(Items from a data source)
========

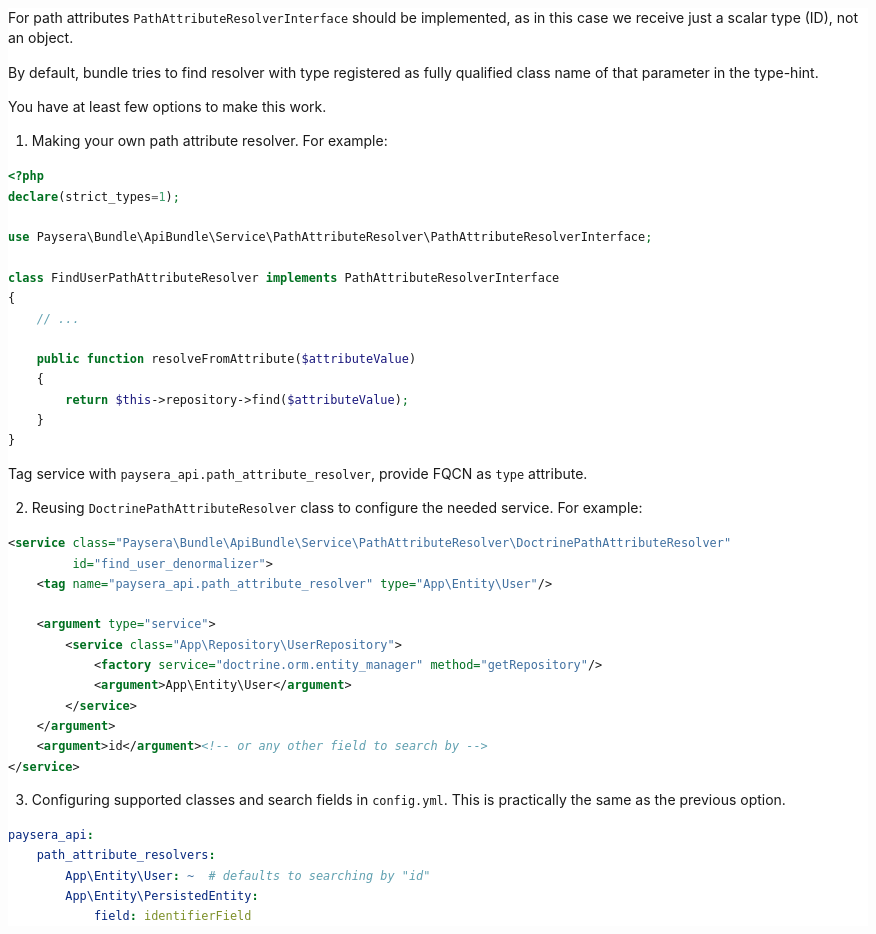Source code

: For path attributes `PathAttributeResolverInterface` should be implemented, as in this
case we receive just a scalar type (ID), not an object.

By default, bundle tries to find resolver with type registered as fully qualified class name of that parameter in the
type-hint.

You have at least few options to make this work.

1. Making your own path attribute resolver. For example:

```php
<?php
declare(strict_types=1);

use Paysera\Bundle\ApiBundle\Service\PathAttributeResolver\PathAttributeResolverInterface;

class FindUserPathAttributeResolver implements PathAttributeResolverInterface
{
    // ...

    public function resolveFromAttribute($attributeValue)
    {
        return $this->repository->find($attributeValue);
    }
}
```

Tag service with `paysera_api.path_attribute_resolver`, provide FQCN as `type` attribute.

2. Reusing `DoctrinePathAttributeResolver` class to configure the needed service. For example:

```xml
<service class="Paysera\Bundle\ApiBundle\Service\PathAttributeResolver\DoctrinePathAttributeResolver"
         id="find_user_denormalizer">
    <tag name="paysera_api.path_attribute_resolver" type="App\Entity\User"/>

    <argument type="service">
        <service class="App\Repository\UserRepository">
            <factory service="doctrine.orm.entity_manager" method="getRepository"/>
            <argument>App\Entity\User</argument>
        </service>
    </argument>
    <argument>id</argument><!-- or any other field to search by -->
</service>
```

3. Configuring supported classes and search fields in `config.yml`. This is practically the same as the previous option.

```yaml
paysera_api:
    path_attribute_resolvers:
        App\Entity\User: ~  # defaults to searching by "id"
        App\Entity\PersistedEntity:
            field: identifierField
```
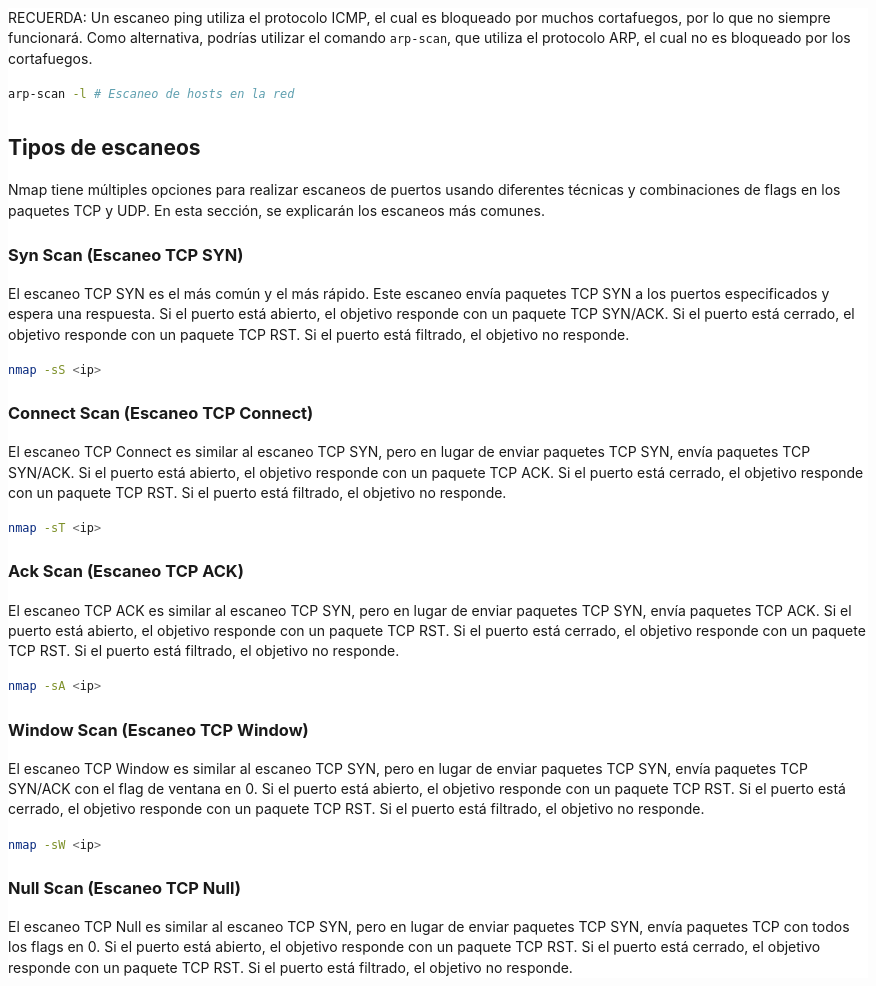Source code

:RECUERDA: Un escaneo ping utiliza el protocolo ICMP, el cual es bloqueado por muchos cortafuegos, por lo que no siempre funcionará. Como alternativa, podrías utilizar el comando `arp-scan`, que utiliza el protocolo ARP, el cual no es bloqueado por los cortafuegos.

```bash
arp-scan -l # Escaneo de hosts en la red
```

## Tipos de escaneos
Nmap tiene múltiples opciones para realizar escaneos de puertos usando diferentes técnicas y combinaciones de flags en los paquetes TCP y UDP. En esta sección, se explicarán los escaneos más comunes.

### Syn Scan (Escaneo TCP SYN)
El escaneo TCP SYN es el más común y el más rápido. Este escaneo envía paquetes TCP SYN a los puertos especificados y espera una respuesta. Si el puerto está abierto, el objetivo responde con un paquete TCP SYN/ACK. Si el puerto está cerrado, el objetivo responde con un paquete TCP RST. Si el puerto está filtrado, el objetivo no responde.

```bash
nmap -sS <ip>
```

### Connect Scan (Escaneo TCP Connect)
El escaneo TCP Connect es similar al escaneo TCP SYN, pero en lugar de enviar paquetes TCP SYN, envía paquetes TCP SYN/ACK. Si el puerto está abierto, el objetivo responde con un paquete TCP ACK. Si el puerto está cerrado, el objetivo responde con un paquete TCP RST. Si el puerto está filtrado, el objetivo no responde.

```bash
nmap -sT <ip>
```

### Ack Scan (Escaneo TCP ACK)
El escaneo TCP ACK es similar al escaneo TCP SYN, pero en lugar de enviar paquetes TCP SYN, envía paquetes TCP ACK. Si el puerto está abierto, el objetivo responde con un paquete TCP RST. Si el puerto está cerrado, el objetivo responde con un paquete TCP RST. Si el puerto está filtrado, el objetivo no responde.

```bash
nmap -sA <ip>
```

### Window Scan (Escaneo TCP Window)
El escaneo TCP Window es similar al escaneo TCP SYN, pero en lugar de enviar paquetes TCP SYN, envía paquetes TCP SYN/ACK con el flag de ventana en 0. Si el puerto está abierto, el objetivo responde con un paquete TCP RST. Si el puerto está cerrado, el objetivo responde con un paquete TCP RST. Si el puerto está filtrado, el objetivo no responde.

```bash
nmap -sW <ip>
```

### Null Scan (Escaneo TCP Null)
El escaneo TCP Null es similar al escaneo TCP SYN, pero en lugar de enviar paquetes TCP SYN, envía paquetes TCP con todos los flags en 0. Si el puerto está abierto, el objetivo responde con un paquete TCP RST. Si el puerto está cerrado, el objetivo responde con un paquete TCP RST. Si el puerto está filtrado, el objetivo no responde.
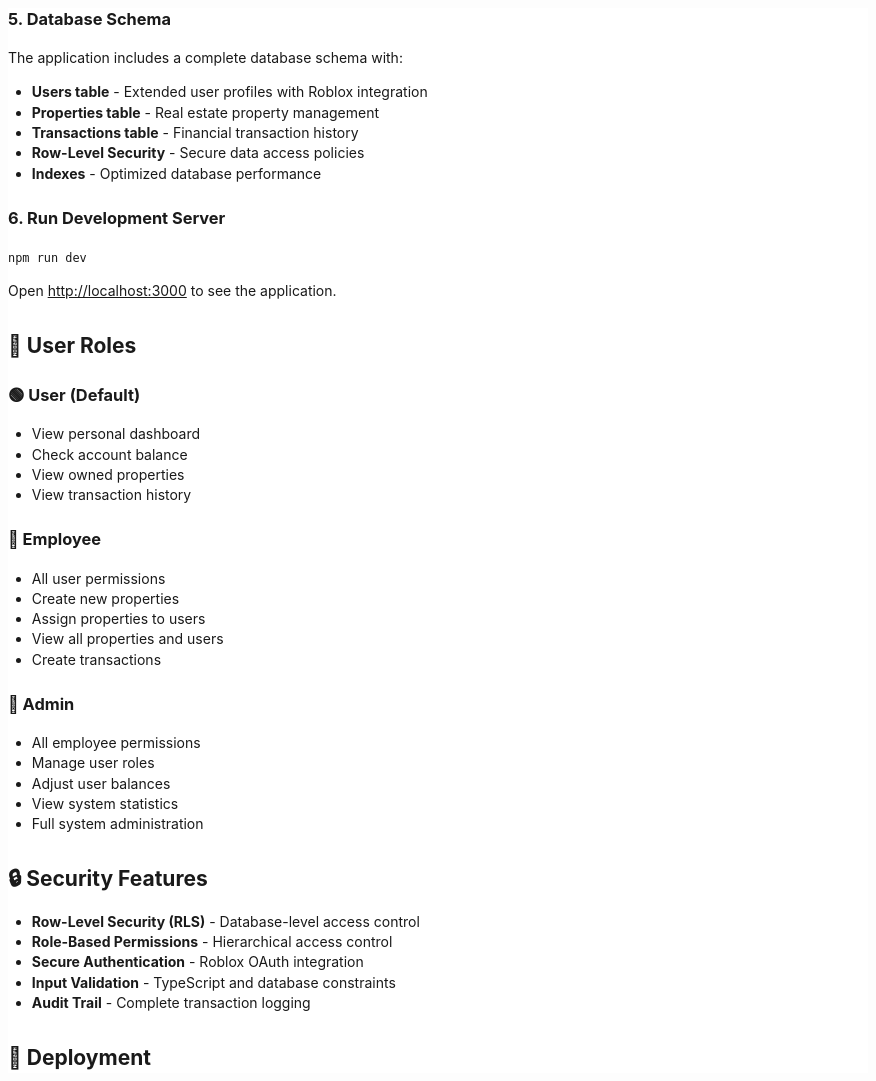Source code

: ### 5. Database Schema

The application includes a complete database schema with:

- **Users table** - Extended user profiles with Roblox integration
- **Properties table** - Real estate property management
- **Transactions table** - Financial transaction history
- **Row-Level Security** - Secure data access policies
- **Indexes** - Optimized database performance

### 6. Run Development Server

```bash
npm run dev
```

Open [http://localhost:3000](http://localhost:3000) to see the application.

## 👥 User Roles

### 🟢 User (Default)
- View personal dashboard
- Check account balance
- View owned properties
- View transaction history

### 🔵 Employee
- All user permissions
- Create new properties
- Assign properties to users
- View all properties and users
- Create transactions

### 🔴 Admin
- All employee permissions
- Manage user roles
- Adjust user balances
- View system statistics
- Full system administration

## 🔒 Security Features

- **Row-Level Security (RLS)** - Database-level access control
- **Role-Based Permissions** - Hierarchical access control
- **Secure Authentication** - Roblox OAuth integration
- **Input Validation** - TypeScript and database constraints
- **Audit Trail** - Complete transaction logging

## 🚀 Deployment
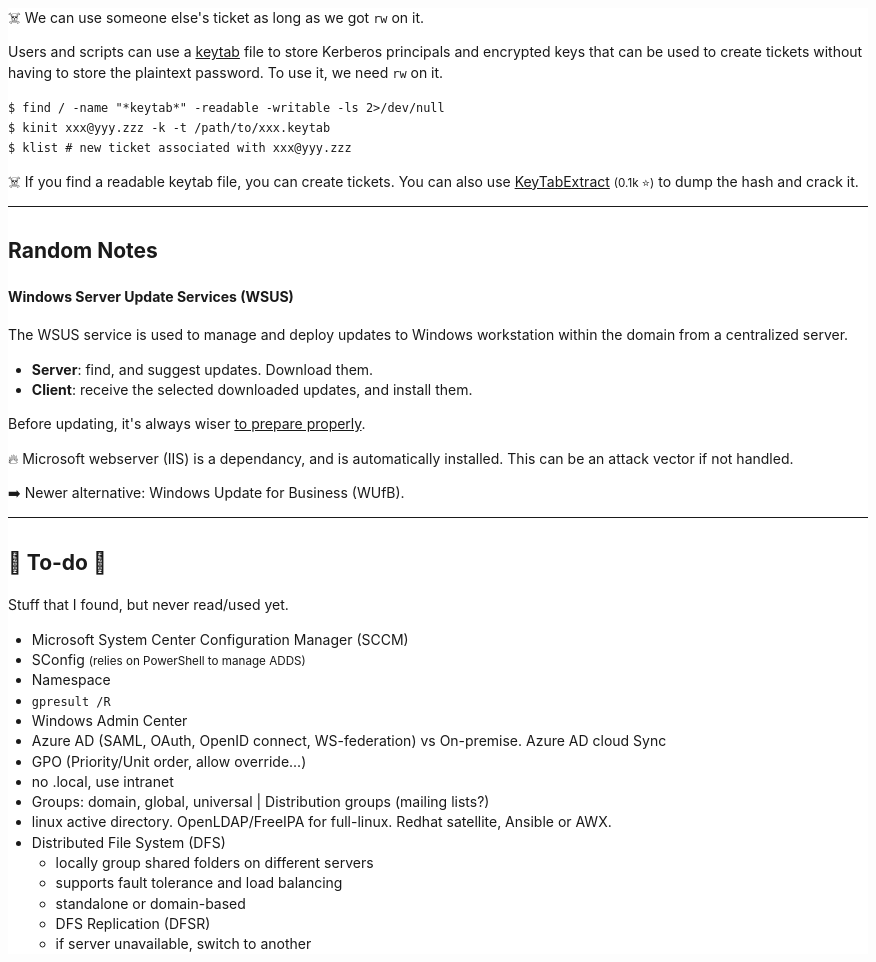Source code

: ☠️ We can use someone else's ticket as long as we got `rw` on it.

Users and scripts can use a [keytab](https://kb.iu.edu/d/aumh) file to store Kerberos principals and encrypted keys that can be used to create tickets without having to store the plaintext password. To use it, we need `rw` on it.

```shell!
$ find / -name "*keytab*" -readable -writable -ls 2>/dev/null
$ kinit xxx@yyy.zzz -k -t /path/to/xxx.keytab
$ klist # new ticket associated with xxx@yyy.zzz
```

☠️ If you find a readable keytab file, you can create tickets. You can also use [KeyTabExtract](https://github.com/sosdave/KeyTabExtract) <small>(0.1k ⭐)</small> to dump the hash and crack it.
</div></div>

<hr class="sep-both">

## Random Notes

<div class="row row-cols-lg-2"><div>

#### Windows Server Update Services (WSUS)

The WSUS service is used to manage and deploy updates to Windows workstation within the domain from a centralized server.

* **Server**: find, and suggest updates. Download them.
* **Client**: receive the selected downloaded updates, and install them.

Before updating, it's always wiser [to prepare properly](/cybersecurity/blue-team/topics/updates.md).

🔥 Microsoft webserver (IIS) is a dependancy, and is automatically installed. This can be an attack vector if not handled.

➡️ Newer alternative: Windows Update for Business (WUfB).
</div><div>
</div></div>

<hr class="sep-both">

## 👻 To-do 👻

Stuff that I found, but never read/used yet.

<div class="row row-cols-lg-2"><div>

* Microsoft System Center Configuration Manager (SCCM)
* SConfig <small>(relies on PowerShell to manage ADDS)</small>
* Namespace
* `gpresult /R` 
* Windows Admin Center 
* Azure AD (SAML, OAuth, OpenID connect, WS-federation) vs On-premise. Azure AD cloud Sync 
* GPO (Priority/Unit order, allow override...)
* no .local, use intranet
* Groups: domain, global, universal | Distribution groups (mailing lists?)
* linux active directory. OpenLDAP/FreeIPA for full-linux. Redhat satellite, Ansible or AWX.
* Distributed File System (DFS)
  * locally group shared folders on different servers
  * supports fault tolerance and load balancing
  * standalone or domain-based
  * DFS Replication (DFSR)
  * if server unavailable, switch to another
</div><div>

========

### Exercise directions
Leave the pictures out and repeat exactly the lines from the beginning of the records to the line bearing "You have at", both ends counted.

### Reply
Source code

: For path attributes `PathAttributeResolverInterface` should be implemented, as in this
case we receive just a scalar type (ID), not an object.

By default, bundle tries to find resolver with type registered as fully qualified class name of that parameter in the
type-hint.

You have at least few options to make this work.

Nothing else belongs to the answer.